Netflix curates new collection of 'Black Lives Matter' titles, Hulu honors Juneteenth
The streaming giant announced the change in a tweet Wednesday.
"When we say 'Black Lives Matter,' we also mean 'Black storytelling matters.' With an understanding that our commitment to true, systemic change will take time – we're starting by highlighting powerful and complex narratives about the Black experience," the statement read.
If you tuned into your Netflix account today, you were greeted with a different welcome screen than usual. The streaming platform is presenting audiences with a featured collection titled "More than a Moment."
"Black lives matter. Learn more about racial injustice and the Black experience in America with this collection of films, series and documentaries," the welcome screen reads.
Viewers have the option to either view the collection or dismiss and go to their regular home page.
The collection features 47 titles highlighting "the complex and layered stories about racial injustice and Blackness in America" from Netflix's original series "Dear White People" to "Malcolm X" and "School Daze."
Hulu is also taking action to "fight against the injustice" and support the Black Lives Matter movement.
The company announced it was shifting the premiere dates for "Love, Victor" and "Taste the Nation," scheduled to run June 17 and June 18, so as not to detract from Juneteenth (June 19), a holiday recognizing the end of slavery.
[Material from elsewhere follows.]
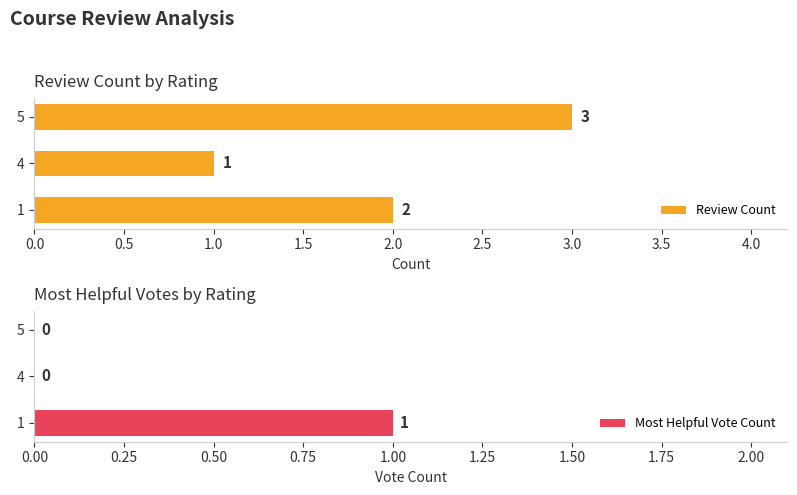

What is the greatest value displayed?

3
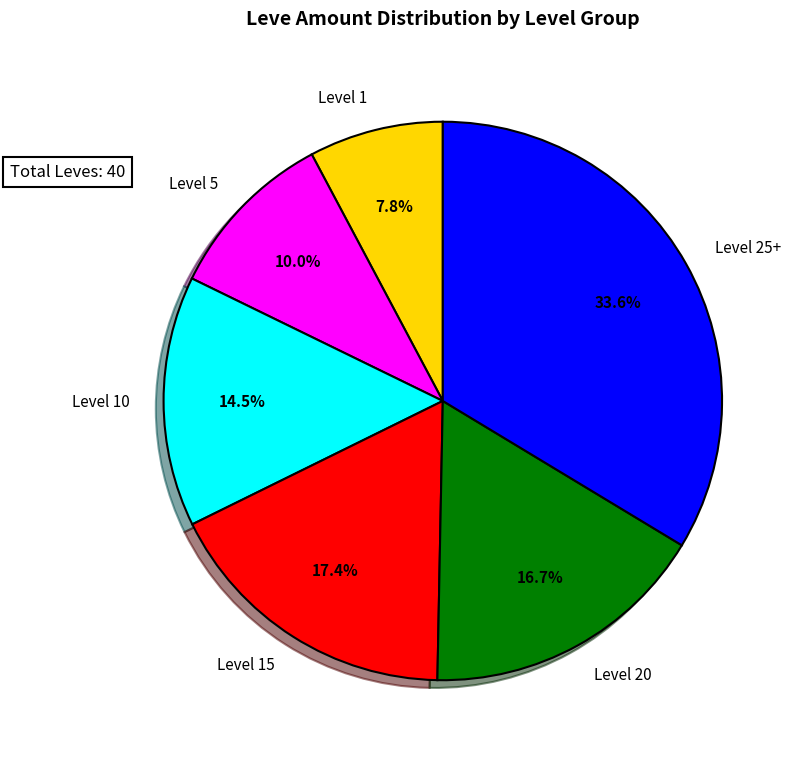

Rank the categories by value from lowest to highest.

Level 1, Level 5, Level 10, Level 20, Level 15, Level 25+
"The date represents and important turning point for our nation and for human rights, and we believe that now, more than ever, it deserves to have its own day in the spotlight," the tweet read.
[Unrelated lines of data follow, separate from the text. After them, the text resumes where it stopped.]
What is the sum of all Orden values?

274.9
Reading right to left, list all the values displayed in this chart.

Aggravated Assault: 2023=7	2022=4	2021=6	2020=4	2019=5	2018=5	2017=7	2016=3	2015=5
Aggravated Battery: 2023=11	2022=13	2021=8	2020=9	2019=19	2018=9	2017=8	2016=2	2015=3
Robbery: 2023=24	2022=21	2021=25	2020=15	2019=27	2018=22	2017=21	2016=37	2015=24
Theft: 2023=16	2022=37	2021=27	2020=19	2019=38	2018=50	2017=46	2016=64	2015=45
Netflix and Hulu's announcements come in the wake of "The Help" trending on Netflix, which people criticized as not being useful.
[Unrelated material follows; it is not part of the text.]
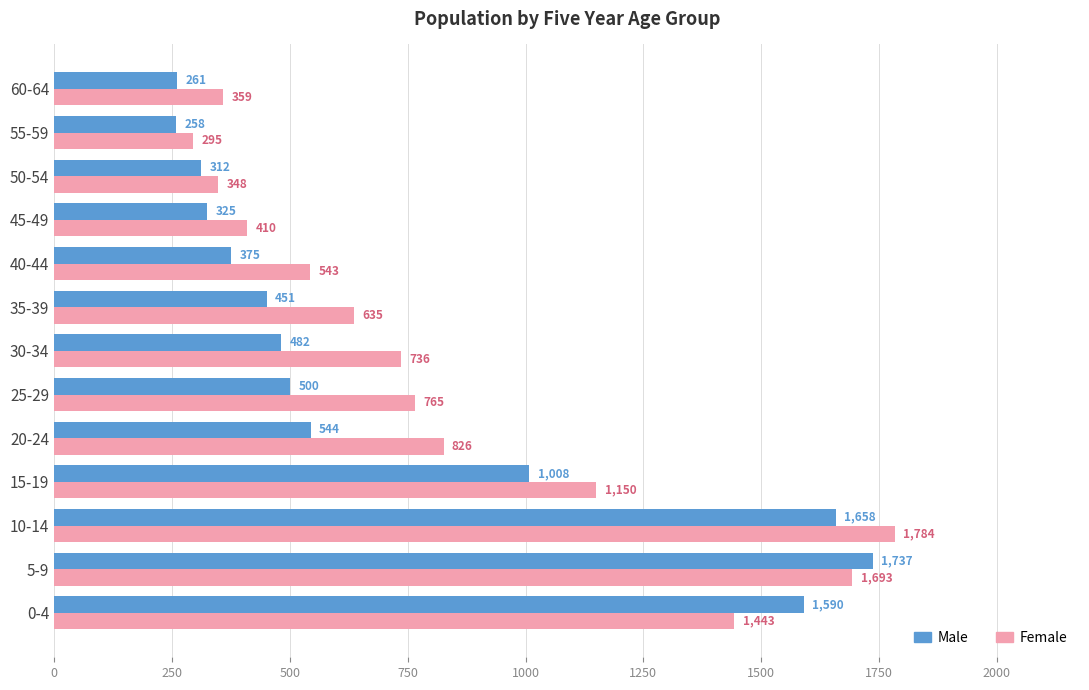

Rank the series by their average value, from highest to lowest.

Female, Male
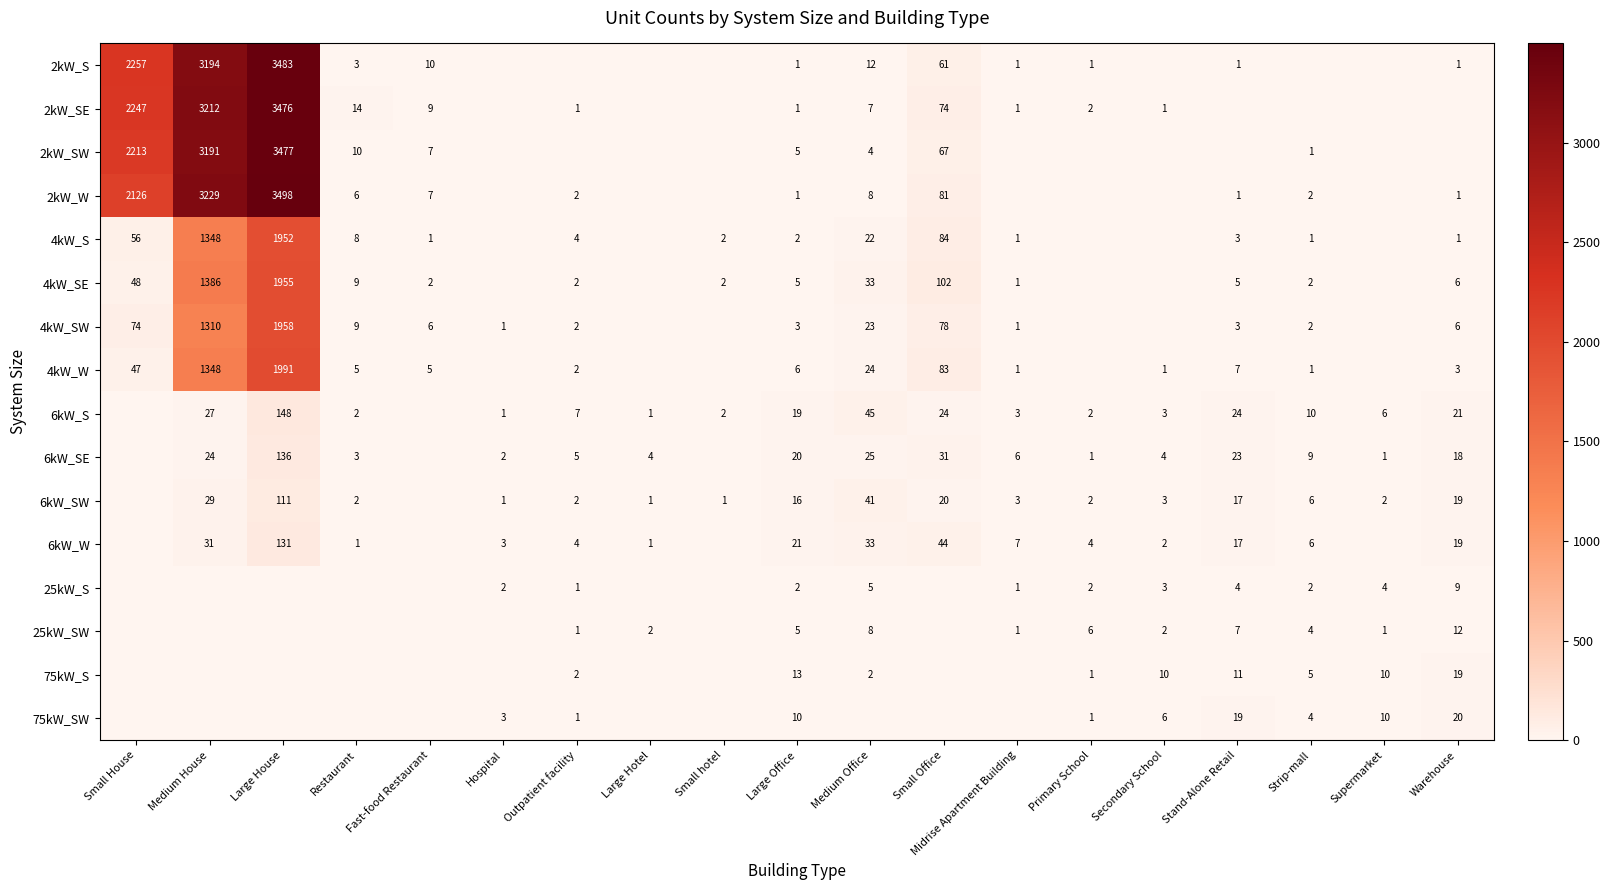

True or false: 2kW_S has a value of 1087 at Small House.

False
Many Americans are turning to literature and film to help educate themselves on race and cultural issues, with sales of books on race and racism skyrocketing. But the problem is that "The Help" isn't an authentic look into the perspective and experiences of the racial injustices black people face.
In fact, the 2011 film directed by Tate Taylor, a white man, is based on a 2009 novel written by author Kathryn Stockett, a white woman, that focuses more on the white voices and characters than those of the black domestic workers.
Although critics largely praised "The Help," and the film went on to receive four Oscar nominations – best picture, best actress for Davis and best supporting actress for both Jessica Chastain and Spencer (Spencer won the Academy Award) – the film came under harsh criticism for perpetuating the offensive "Mammy" stereotype for black women.
"Not to say the film isn’t entertaining and may have other benefits, but if I were to pick one film that helps us understand where (black people) are today and what problems we face, that wouldn’t be the one I pick," Darnell Hunt, director of UCLA's Ralph J. Bunche Center for African American Studies, told USA TODAY.